■ The input ■
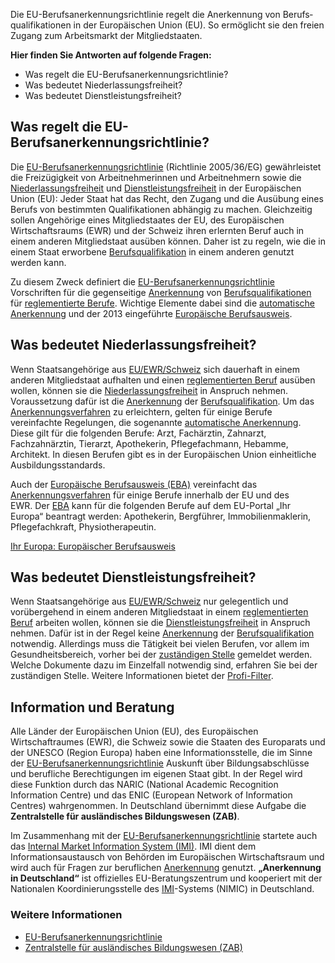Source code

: Die EU-Be­rufs­a­n­er­ken­nungs­richt­li­nie re­gelt die An­er­ken­nung von Be­rufs­qua­li­fi­ka­tio­nen in der Eu­ro­päi­schen Uni­on (EU). So er­mög­licht sie den frei­en Zu­gang zum Ar­beits­markt der Mit­glied­staa­ten.

**Hier finden Sie Antworten auf folgende Fragen:**

- Was regelt die EU-Berufsanerkennungsrichtlinie?
- Was bedeutet Niederlassungsfreiheit?
- Was bedeutet Dienstleistungsfreiheit?

## Was regelt die EU-Berufsanerkennungsrichtlinie?

Die [EU-Berufsanerkennungsrichtlinie](https://www.anerkennung-in-deutschland.de/html/de/pro/eu-berufsanerkennungsrichtlinie.php#gs-3163-1835 "EU-Berufsanerkennungsrichtlinie") (Richtlinie 2005/36/EG) gewährleistet die Freizügigkeit von Arbeitnehmerinnen und Arbeitnehmern sowie die [Niederlassungsfreiheit](https://www.anerkennung-in-deutschland.de/html/de/pro/eu-berufsanerkennungsrichtlinie.php#gs-3163-1772 "Niederlassungsfreiheit") und [Dienstleistungsfreiheit](https://www.anerkennung-in-deutschland.de/html/de/pro/eu-berufsanerkennungsrichtlinie.php#gs-3163-1845 "Dienstleistungsfreiheit") in der Europäischen Union (EU): Jeder Staat hat das Recht, den Zugang und die Ausübung eines Berufs von bestimmten Qualifikationen abhängig zu machen. Gleichzeitig sollen Angehörige eines Mitgliedstaates der EU, des Europäischen Wirtschaftsraums (EWR) und der Schweiz ihren erlernten Beruf auch in einem anderen Mitgliedstaat ausüben können. Daher ist zu regeln, wie die in einem Staat erworbene [Berufsqualifikation](https://www.anerkennung-in-deutschland.de/html/de/pro/eu-berufsanerkennungsrichtlinie.php#gs-3163-1853 "Berufsqualifikation") in einem anderen genutzt werden kann.

Zu diesem Zweck definiert die [EU-Berufsanerkennungsrichtlinie](https://www.anerkennung-in-deutschland.de/html/de/pro/eu-berufsanerkennungsrichtlinie.php#gs-3163-1835 "EU-Berufsanerkennungsrichtlinie") Vorschriften für die gegenseitige [Anerkennung](https://www.anerkennung-in-deutschland.de/html/de/pro/eu-berufsanerkennungsrichtlinie.php#gs-3163-1889 "Anerkennung") von [Berufsqualifikationen](https://www.anerkennung-in-deutschland.de/html/de/pro/eu-berufsanerkennungsrichtlinie.php#gs-3163-1853 "Berufsqualifikation") für [reglementierte Berufe](https://www.anerkennung-in-deutschland.de/html/de/pro/eu-berufsanerkennungsrichtlinie.php#gs-3163-1757 "reglementierte Berufe"). Wichtige Elemente dabei sind die [automatische Anerkennung](https://www.anerkennung-in-deutschland.de/html/de/pro/eu-berufsanerkennungsrichtlinie.php#gs-3163-1868) und der 2013 eingeführte [Europäische Berufsausweis](https://www.anerkennung-in-deutschland.de/html/de/pro/eu-berufsanerkennungsrichtlinie.php#gs-3163-1833 "Europäischer Berufsausweis (EBA)").

## Was bedeutet Niederlassungsfreiheit?

Wenn Staatsangehörige aus [EU/EWR/Schweiz](https://www.anerkennung-in-deutschland.de/html/de/pro/eu-berufsanerkennungsrichtlinie.php#gs-3163-1834 "EU / EWR / Schweiz") sich dauerhaft in einem anderen Mitgliedstaat aufhalten und einen [reglementierten Beruf](https://www.anerkennung-in-deutschland.de/html/de/pro/eu-berufsanerkennungsrichtlinie.php#gs-3163-1757 "reglementierte Berufe") ausüben wollen, können sie die [Niederlassungsfreiheit](https://www.anerkennung-in-deutschland.de/html/de/pro/eu-berufsanerkennungsrichtlinie.php#gs-3163-1772 "Niederlassungsfreiheit") in Anspruch nehmen. Voraussetzung dafür ist die [Anerkennung](https://www.anerkennung-in-deutschland.de/html/de/pro/eu-berufsanerkennungsrichtlinie.php#gs-3163-1889 "Anerkennung") der [Berufsqualifikation](https://www.anerkennung-in-deutschland.de/html/de/pro/eu-berufsanerkennungsrichtlinie.php#gs-3163-1853 "Berufsqualifikation"). Um das [Anerkennungsverfahren](https://www.anerkennung-in-deutschland.de/html/de/pro/eu-berufsanerkennungsrichtlinie.php#gs-3163-1884 "Anerkennungsverfahren") zu erleichtern, gelten für einige Berufe vereinfachte Regelungen, die sogenannte [automatische Anerkennung](https://www.anerkennung-in-deutschland.de/html/de/pro/eu-berufsanerkennungsrichtlinie.php#gs-3163-1868). Diese gilt für die folgenden Berufe: Arzt, Fachärztin, Zahnarzt, Fachzahnärztin, Tierarzt, Apothekerin, Pflegefachmann, Hebamme, Architekt. In diesen Berufen gibt es in der Europäischen Union einheitliche Ausbildungsstandards.

Auch der [Europäische Berufsausweis (EBA)](https://www.anerkennung-in-deutschland.de/html/de/pro/eu-berufsanerkennungsrichtlinie.php#gs-3163-1833 "Europäischer Berufsausweis (EBA)") vereinfacht das [Anerkennungsverfahren](https://www.anerkennung-in-deutschland.de/html/de/pro/eu-berufsanerkennungsrichtlinie.php#gs-3163-1884 "Anerkennungsverfahren") für einige Berufe innerhalb der EU und des EWR. Der [EBA](https://www.anerkennung-in-deutschland.de/html/de/pro/eu-berufsanerkennungsrichtlinie.php#gs-3163-1833 "Europäischer Berufsausweis (EBA)") kann für die folgenden Berufe auf dem EU-Portal „Ihr Europa“ beantragt werden: Apothekerin, Bergführer, Immobilienmaklerin, Pflegefachkraft, Physiotherapeutin.

[Ihr Europa: Europäischer Berufsausweis](https://europa.eu/youreurope/citizens/work/professional-qualifications/european-professional-card/index_de.htm "Ihr Europa: Europäischer Berufsausweis")

## Was bedeutet Dienstleistungsfreiheit?

Wenn Staatsangehörige aus [EU/EWR/Schweiz](https://www.anerkennung-in-deutschland.de/html/de/pro/eu-berufsanerkennungsrichtlinie.php#gs-3163-1834 "EU / EWR / Schweiz") nur gelegentlich und vorübergehend in einem anderen Mitgliedstaat in einem [reglementierten Beruf](https://www.anerkennung-in-deutschland.de/html/de/pro/eu-berufsanerkennungsrichtlinie.php#gs-3163-1757 "reglementierte Berufe") arbeiten wollen, können sie die [Dienstleistungsfreiheit](https://www.anerkennung-in-deutschland.de/html/de/pro/eu-berufsanerkennungsrichtlinie.php#gs-3163-1845 "Dienstleistungsfreiheit") in Anspruch nehmen. Dafür ist in der Regel keine [Anerkennung](https://www.anerkennung-in-deutschland.de/html/de/pro/eu-berufsanerkennungsrichtlinie.php#gs-3163-1889 "Anerkennung") der [Berufsqualifikation](https://www.anerkennung-in-deutschland.de/html/de/pro/eu-berufsanerkennungsrichtlinie.php#gs-3163-1853 "Berufsqualifikation") notwendig. Allerdings muss die Tätigkeit bei vielen Berufen, vor allem im Gesundheitsbereich, vorher bei der [zuständigen Stelle](https://www.anerkennung-in-deutschland.de/html/de/pro/eu-berufsanerkennungsrichtlinie.php#gs-3163-1595 "zuständige Stelle") gemeldet werden. Welche Dokumente dazu im Einzelfall notwendig sind, erfahren Sie bei der zuständigen Stelle. Weitere Informationen bietet der [Profi-Filter](https://www.anerkennung-in-deutschland.de/html/de/pro/eu-berufsanerkennungsrichtlinie.php#gs-3163-1761 "Profi-Filter").

## Information und Beratung

Alle Länder der Europäischen Union (EU), des Europäischen Wirtschaftraumes (EWR), die Schweiz sowie die Staaten des Europarats und der UNESCO (Region Europa) haben eine Informationsstelle, die im Sinne der [EU-Berufsanerkennungsrichtlinie](https://www.anerkennung-in-deutschland.de/html/de/pro/eu-berufsanerkennungsrichtlinie.php#gs-3163-1835 "EU-Berufsanerkennungsrichtlinie") Auskunft über Bildungsabschlüsse und berufliche Berechtigungen im eigenen Staat gibt. In der Regel wird diese Funktion durch das NARIC (National Academic Recognition Information Centre) und das ENIC (European Network of Information Centres) wahrgenommen. In Deutschland übernimmt diese Aufgabe die **Zentralstelle für ausländisches Bildungswesen (ZAB)**.

Im Zusammenhang mit der [EU-Berufsanerkennungsrichtlinie](https://www.anerkennung-in-deutschland.de/html/de/pro/eu-berufsanerkennungsrichtlinie.php#gs-3163-1835 "EU-Berufsanerkennungsrichtlinie") startete auch das [Internal Market Information System (IMI)](https://www.anerkennung-in-deutschland.de/html/de/pro/eu-berufsanerkennungsrichtlinie.php#gs-3163-1788 "Internal Market Information System (IMI)"). IMI dient dem Informationsaustausch von Behörden im Europäischen Wirtschaftsraum und wird auch für Fragen zur beruflichen [Anerkennung](https://www.anerkennung-in-deutschland.de/html/de/pro/eu-berufsanerkennungsrichtlinie.php#gs-3163-1889 "Anerkennung") genutzt. **„Anerkennung in Deutschland“** ist offizielles EU-Beratungszentrum und kooperiert mit der Nationalen Koordinierungsstelle des [IMI](https://www.anerkennung-in-deutschland.de/html/de/pro/eu-berufsanerkennungsrichtlinie.php#gs-3163-1788 "Internal Market Information System (IMI)")-Systems (NIMIC) in Deutschland.

### Weitere Informationen

- [EU-Berufsanerkennungsrichtlinie](https://eur-lex.europa.eu/legal-content/DE/TXT/?uri=CELEX:02005L0036-20160524&qid=1471520594347 "Richtlinie 2005/36/EG der EU über die Anerkennung von Berufsqualifikationen")
- [Zentralstelle für ausländisches Bildungswesen (ZAB)](https://www.kmk.org/themen/anerkennung-auslaendischer-abschluesse.html "Informationen der Zentralstelle für ausländisches Bildungswesen (ZAB)")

■ The problem ■
Which lines above include "einige"? Show each of them by copying it.

■ Task solution ■
Wenn Staatsangehörige aus [EU/EWR/Schweiz](https://www.anerkennung-in-deutschland.de/html/de/pro/eu-berufsanerkennungsrichtlinie.php#gs-3163-1834 "EU / EWR / Schweiz") sich dauerhaft in einem anderen Mitgliedstaat aufhalten und einen [reglementierten Beruf](https://www.anerkennung-in-deutschland.de/html/de/pro/eu-berufsanerkennungsrichtlinie.php#gs-3163-1757 "reglementierte Berufe") ausüben wollen, können sie die [Niederlassungsfreiheit](https://www.anerkennung-in-deutschland.de/html/de/pro/eu-berufsanerkennungsrichtlinie.php#gs-3163-1772 "Niederlassungsfreiheit") in Anspruch nehmen. Voraussetzung dafür ist die [Anerkennung](https://www.anerkennung-in-deutschland.de/html/de/pro/eu-berufsanerkennungsrichtlinie.php#gs-3163-1889 "Anerkennung") der [Berufsqualifikation](https://www.anerkennung-in-deutschland.de/html/de/pro/eu-berufsanerkennungsrichtlinie.php#gs-3163-1853 "Berufsqualifikation"). Um das [Anerkennungsverfahren](https://www.anerkennung-in-deutschland.de/html/de/pro/eu-berufsanerkennungsrichtlinie.php#gs-3163-1884 "Anerkennungsverfahren") zu erleichtern, gelten für einige Berufe vereinfachte Regelungen, die sogenannte [automatische Anerkennung](https://www.anerkennung-in-deutschland.de/html/de/pro/eu-berufsanerkennungsrichtlinie.php#gs-3163-1868). Diese gilt für die folgenden Berufe: Arzt, Fachärztin, Zahnarzt, Fachzahnärztin, Tierarzt, Apothekerin, Pflegefachmann, Hebamme, Architekt. In diesen Berufen gibt es in der Europäischen Union einheitliche Ausbildungsstandards.
Auch der [Europäische Berufsausweis (EBA)](https://www.anerkennung-in-deutschland.de/html/de/pro/eu-berufsanerkennungsrichtlinie.php#gs-3163-1833 "Europäischer Berufsausweis (EBA)") vereinfacht das [Anerkennungsverfahren](https://www.anerkennung-in-deutschland.de/html/de/pro/eu-berufsanerkennungsrichtlinie.php#gs-3163-1884 "Anerkennungsverfahren") für einige Berufe innerhalb der EU und des EWR. Der [EBA](https://www.anerkennung-in-deutschland.de/html/de/pro/eu-berufsanerkennungsrichtlinie.php#gs-3163-1833 "Europäischer Berufsausweis (EBA)") kann für die folgenden Berufe auf dem EU-Portal „Ihr Europa“ beantragt werden: Apothekerin, Bergführer, Immobilienmaklerin, Pflegefachkraft, Physiotherapeutin.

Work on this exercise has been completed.